The first antihemorrhagic drug useful for topically treating all kinds of bleeding: TT-173.
Currently in pre clinical phase, it is expected to receive IND at Q1 2011. To date, this topical treatment for bleeding has received two Orphan Drug Designations from the FDA and it is projected as an alternative in new local haemostatic agent because of its advantages like: easy topical administration, broad therapeutic focus (deficits of FV,FVII, FVIII, FIX, FX, FXI and FXII, thrombocytopenias of diverse origin...), it is able to stop bleeding caused by heparin and warfarin treatment, exerts a potent acute effect and physiological fibrin clot formation.

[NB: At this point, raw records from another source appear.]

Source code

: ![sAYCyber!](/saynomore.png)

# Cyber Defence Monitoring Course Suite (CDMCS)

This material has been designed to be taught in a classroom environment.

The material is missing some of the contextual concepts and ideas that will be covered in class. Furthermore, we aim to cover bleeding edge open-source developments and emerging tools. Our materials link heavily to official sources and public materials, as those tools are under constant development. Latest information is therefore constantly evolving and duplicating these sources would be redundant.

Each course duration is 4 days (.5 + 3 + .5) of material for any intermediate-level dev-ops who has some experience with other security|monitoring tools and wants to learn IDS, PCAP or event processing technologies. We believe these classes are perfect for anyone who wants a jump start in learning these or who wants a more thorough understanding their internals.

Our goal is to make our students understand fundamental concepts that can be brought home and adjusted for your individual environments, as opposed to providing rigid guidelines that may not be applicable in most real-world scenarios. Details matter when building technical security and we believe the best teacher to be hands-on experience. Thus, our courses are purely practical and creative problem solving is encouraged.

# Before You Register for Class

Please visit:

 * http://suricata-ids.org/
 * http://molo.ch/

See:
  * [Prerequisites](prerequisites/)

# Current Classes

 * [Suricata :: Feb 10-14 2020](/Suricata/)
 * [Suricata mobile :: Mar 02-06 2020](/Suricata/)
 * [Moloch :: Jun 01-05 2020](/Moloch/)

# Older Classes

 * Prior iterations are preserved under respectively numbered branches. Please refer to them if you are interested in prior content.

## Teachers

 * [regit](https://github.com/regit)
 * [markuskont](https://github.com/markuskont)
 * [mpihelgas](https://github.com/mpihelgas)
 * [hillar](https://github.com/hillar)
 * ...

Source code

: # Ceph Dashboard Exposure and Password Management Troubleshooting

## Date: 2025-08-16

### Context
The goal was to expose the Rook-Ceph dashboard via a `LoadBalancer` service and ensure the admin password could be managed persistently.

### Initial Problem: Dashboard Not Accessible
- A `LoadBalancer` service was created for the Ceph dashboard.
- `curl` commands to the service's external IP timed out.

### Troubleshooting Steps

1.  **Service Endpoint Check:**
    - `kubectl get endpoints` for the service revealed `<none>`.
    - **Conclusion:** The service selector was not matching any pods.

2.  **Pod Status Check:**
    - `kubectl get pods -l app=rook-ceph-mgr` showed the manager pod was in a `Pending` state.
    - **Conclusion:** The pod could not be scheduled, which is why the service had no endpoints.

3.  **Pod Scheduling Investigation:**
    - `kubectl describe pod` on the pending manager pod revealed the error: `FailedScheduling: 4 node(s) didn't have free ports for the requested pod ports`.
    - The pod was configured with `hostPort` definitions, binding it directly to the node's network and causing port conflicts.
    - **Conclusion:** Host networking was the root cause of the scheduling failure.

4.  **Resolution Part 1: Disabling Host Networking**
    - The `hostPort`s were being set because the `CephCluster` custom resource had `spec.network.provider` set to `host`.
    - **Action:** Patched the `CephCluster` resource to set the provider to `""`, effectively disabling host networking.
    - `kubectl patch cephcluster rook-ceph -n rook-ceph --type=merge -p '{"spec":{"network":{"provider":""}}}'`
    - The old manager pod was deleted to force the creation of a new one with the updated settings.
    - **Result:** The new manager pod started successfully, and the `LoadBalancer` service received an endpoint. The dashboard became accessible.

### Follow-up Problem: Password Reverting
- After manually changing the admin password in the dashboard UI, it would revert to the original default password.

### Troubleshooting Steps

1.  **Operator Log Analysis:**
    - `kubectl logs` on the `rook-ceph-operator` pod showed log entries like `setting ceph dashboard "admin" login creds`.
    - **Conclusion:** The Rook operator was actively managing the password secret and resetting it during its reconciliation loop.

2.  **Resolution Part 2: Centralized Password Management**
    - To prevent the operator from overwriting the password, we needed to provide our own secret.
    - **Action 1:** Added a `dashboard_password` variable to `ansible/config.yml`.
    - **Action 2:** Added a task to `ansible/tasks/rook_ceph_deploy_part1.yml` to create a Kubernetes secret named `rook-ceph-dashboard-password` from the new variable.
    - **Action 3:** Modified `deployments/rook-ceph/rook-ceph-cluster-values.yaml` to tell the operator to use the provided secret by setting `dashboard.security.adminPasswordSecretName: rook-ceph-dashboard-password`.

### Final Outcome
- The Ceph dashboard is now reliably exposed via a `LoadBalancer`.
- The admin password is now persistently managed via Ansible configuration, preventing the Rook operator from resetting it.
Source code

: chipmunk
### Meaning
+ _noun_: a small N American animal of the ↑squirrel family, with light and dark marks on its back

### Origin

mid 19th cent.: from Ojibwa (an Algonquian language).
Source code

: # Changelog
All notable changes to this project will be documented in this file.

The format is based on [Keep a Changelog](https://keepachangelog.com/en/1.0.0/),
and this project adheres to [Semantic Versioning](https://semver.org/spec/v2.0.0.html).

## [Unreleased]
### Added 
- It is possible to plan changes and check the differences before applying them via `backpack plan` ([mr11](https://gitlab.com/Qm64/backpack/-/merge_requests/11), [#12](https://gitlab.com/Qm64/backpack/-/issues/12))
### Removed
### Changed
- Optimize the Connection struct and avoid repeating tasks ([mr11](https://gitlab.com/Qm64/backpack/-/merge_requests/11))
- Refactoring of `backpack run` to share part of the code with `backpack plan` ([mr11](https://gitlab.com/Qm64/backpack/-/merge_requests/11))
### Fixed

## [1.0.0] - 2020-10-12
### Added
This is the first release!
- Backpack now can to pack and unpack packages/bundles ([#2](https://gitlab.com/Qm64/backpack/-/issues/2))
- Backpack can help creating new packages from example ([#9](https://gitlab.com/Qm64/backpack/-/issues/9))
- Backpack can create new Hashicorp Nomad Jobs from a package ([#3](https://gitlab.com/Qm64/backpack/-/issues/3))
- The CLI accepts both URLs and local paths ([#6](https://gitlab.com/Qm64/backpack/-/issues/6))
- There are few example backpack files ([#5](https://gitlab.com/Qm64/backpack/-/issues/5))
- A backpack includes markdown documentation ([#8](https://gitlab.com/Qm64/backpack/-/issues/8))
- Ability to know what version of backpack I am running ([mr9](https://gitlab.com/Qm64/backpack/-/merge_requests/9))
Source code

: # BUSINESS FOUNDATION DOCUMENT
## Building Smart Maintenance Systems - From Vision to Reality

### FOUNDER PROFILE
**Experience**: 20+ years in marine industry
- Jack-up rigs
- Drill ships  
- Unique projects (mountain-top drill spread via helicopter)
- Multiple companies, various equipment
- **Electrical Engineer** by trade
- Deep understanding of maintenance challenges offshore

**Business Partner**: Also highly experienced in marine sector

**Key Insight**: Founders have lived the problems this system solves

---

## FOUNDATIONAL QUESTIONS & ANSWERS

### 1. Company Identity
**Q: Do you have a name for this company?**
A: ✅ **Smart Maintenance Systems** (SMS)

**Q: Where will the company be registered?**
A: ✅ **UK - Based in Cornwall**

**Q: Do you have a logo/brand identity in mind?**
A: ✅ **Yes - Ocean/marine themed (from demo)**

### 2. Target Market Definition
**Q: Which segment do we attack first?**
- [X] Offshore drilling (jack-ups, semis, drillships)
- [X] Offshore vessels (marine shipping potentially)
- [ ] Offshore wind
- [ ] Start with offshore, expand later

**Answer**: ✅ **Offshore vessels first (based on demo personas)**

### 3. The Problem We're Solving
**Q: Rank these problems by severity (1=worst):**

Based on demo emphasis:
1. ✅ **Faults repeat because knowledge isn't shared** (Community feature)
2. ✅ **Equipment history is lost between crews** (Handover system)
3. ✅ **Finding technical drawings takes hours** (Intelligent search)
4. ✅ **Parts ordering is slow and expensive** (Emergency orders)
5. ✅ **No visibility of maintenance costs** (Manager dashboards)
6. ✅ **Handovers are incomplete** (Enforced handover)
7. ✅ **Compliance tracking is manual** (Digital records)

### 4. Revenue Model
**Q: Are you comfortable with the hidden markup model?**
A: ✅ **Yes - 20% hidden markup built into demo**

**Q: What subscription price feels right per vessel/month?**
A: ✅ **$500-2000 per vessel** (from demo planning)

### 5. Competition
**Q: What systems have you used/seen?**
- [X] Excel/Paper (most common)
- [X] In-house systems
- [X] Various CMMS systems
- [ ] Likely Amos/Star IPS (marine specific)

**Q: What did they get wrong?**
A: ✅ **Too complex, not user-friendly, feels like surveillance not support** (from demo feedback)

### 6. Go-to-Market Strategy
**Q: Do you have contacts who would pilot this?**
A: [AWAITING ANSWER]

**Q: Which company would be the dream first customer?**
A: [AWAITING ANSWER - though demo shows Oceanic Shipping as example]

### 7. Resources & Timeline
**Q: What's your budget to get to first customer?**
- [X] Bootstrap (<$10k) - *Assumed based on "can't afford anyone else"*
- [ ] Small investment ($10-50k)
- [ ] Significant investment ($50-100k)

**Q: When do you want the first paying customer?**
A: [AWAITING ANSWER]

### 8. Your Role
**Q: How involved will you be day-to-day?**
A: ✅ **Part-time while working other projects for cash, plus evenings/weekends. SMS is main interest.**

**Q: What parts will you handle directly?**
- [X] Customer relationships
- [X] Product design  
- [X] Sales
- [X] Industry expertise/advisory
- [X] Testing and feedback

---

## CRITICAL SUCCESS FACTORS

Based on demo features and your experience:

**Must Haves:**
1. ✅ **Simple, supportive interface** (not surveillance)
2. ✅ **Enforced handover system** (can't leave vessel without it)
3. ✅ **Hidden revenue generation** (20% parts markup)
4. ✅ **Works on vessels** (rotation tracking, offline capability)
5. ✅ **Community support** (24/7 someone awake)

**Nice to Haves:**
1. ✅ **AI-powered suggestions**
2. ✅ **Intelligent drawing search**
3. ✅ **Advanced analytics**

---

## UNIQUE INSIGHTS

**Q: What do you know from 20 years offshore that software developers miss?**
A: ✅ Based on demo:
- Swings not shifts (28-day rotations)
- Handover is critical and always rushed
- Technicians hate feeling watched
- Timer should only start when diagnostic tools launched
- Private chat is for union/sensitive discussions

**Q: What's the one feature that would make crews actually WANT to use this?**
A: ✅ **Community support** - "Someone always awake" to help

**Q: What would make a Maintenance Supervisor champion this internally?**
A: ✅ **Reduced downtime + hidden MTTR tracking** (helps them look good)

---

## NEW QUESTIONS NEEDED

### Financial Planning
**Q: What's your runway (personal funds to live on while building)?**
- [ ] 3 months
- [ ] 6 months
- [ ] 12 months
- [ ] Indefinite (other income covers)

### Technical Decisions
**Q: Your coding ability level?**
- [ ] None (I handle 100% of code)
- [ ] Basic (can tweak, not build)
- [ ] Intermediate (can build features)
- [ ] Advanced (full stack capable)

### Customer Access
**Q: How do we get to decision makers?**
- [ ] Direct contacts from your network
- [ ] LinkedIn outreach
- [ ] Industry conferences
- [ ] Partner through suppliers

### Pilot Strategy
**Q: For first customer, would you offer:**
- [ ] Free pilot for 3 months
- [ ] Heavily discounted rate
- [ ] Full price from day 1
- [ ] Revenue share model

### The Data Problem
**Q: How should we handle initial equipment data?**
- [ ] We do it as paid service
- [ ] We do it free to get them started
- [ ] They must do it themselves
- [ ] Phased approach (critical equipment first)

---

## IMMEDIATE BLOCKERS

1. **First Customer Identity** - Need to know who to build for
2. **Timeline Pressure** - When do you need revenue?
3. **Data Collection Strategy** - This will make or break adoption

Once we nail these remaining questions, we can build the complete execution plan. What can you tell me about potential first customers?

TT-173 is a human recombinant hemostatic protein that has been designed to cover these unmet needs representing a novel and significantly radical approach for the topical treatment of bleeding disorders. TT-173 is intended to treat all kind of bleeding disorders in:
- Healthy subjects
- Hemophilia A, B and C
- Factor VII deficiency
- Von Willebrand Disease
- Congenital Platelet Disorders (i.e. Glanzmann's Disease, Bernard-Soulier Syndrome)
- Hemorrhages induced by anticoagulant and antiplatelet therapies
Our internal studies have confirmed that TT-173 will be able to treat topical bleeding episodes in Haemophiliacs patients, even when a lethal haemorrhage is present.